#### Supplied records:
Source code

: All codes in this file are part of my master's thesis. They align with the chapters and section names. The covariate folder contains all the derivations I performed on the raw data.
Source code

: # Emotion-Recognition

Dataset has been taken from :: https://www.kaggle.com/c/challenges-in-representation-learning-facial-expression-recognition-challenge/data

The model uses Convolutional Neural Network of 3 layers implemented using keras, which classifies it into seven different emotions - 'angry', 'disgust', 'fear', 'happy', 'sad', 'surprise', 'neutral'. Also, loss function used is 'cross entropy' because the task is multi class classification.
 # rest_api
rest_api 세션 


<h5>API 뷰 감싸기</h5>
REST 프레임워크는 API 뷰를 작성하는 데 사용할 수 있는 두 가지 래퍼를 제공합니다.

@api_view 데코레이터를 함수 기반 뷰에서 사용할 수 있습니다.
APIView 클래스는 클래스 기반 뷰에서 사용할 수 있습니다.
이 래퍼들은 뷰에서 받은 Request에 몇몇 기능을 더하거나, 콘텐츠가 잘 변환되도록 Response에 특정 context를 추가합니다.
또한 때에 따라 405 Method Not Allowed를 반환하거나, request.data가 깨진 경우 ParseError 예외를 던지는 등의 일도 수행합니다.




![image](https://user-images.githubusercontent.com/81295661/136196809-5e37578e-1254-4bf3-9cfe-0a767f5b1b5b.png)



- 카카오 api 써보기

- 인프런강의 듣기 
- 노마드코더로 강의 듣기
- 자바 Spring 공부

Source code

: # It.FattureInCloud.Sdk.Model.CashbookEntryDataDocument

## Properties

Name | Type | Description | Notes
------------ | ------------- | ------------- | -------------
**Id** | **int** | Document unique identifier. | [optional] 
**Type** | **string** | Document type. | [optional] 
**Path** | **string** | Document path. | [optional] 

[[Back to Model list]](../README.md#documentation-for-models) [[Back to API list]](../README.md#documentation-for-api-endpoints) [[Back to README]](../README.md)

#### Task directions:
Please rewrite every line of the records above as a numbered list, leaving out the blank lines.

#### Output for this exercise:
1. Source code
2. : All codes in this file are part of my master's thesis. They align with the chapters and section names. The covariate folder contains all the derivations I performed on the raw data.
3. Source code
4. : # Emotion-Recognition
5. Dataset has been taken from :: https://www.kaggle.com/c/challenges-in-representation-learning-facial-expression-recognition-challenge/data
6. The model uses Convolutional Neural Network of 3 layers implemented using keras, which classifies it into seven different emotions - 'angry', 'disgust', 'fear', 'happy', 'sad', 'surprise', 'neutral'. Also, loss function used is 'cross entropy' because the task is multi class classification.
7.  # rest_api
8. rest_api 세션 
9. <h5>API 뷰 감싸기</h5>
10. REST 프레임워크는 API 뷰를 작성하는 데 사용할 수 있는 두 가지 래퍼를 제공합니다.
11. @api_view 데코레이터를 함수 기반 뷰에서 사용할 수 있습니다.
12. APIView 클래스는 클래스 기반 뷰에서 사용할 수 있습니다.
13. 이 래퍼들은 뷰에서 받은 Request에 몇몇 기능을 더하거나, 콘텐츠가 잘 변환되도록 Response에 특정 context를 추가합니다.
14. 또한 때에 따라 405 Method Not Allowed를 반환하거나, request.data가 깨진 경우 ParseError 예외를 던지는 등의 일도 수행합니다.
15. ![image](https://user-images.githubusercontent.com/81295661/136196809-5e37578e-1254-4bf3-9cfe-0a767f5b1b5b.png)
16. - 카카오 api 써보기
17. - 인프런강의 듣기 
18. - 노마드코더로 강의 듣기
19. - 자바 Spring 공부
20. Source code
21. : # It.FattureInCloud.Sdk.Model.CashbookEntryDataDocument
22. ## Properties
23. Name | Type | Description | Notes
24. ------------ | ------------- | ------------- | -------------
25. **Id** | **int** | Document unique identifier. | [optional] 
26. **Type** | **string** | Document type. | [optional] 
27. **Path** | **string** | Document path. | [optional] 
28. [[Back to Model list]](../README.md#documentation-for-models) [[Back to API list]](../README.md#documentation-for-api-endpoints) [[Back to README]](../README.md)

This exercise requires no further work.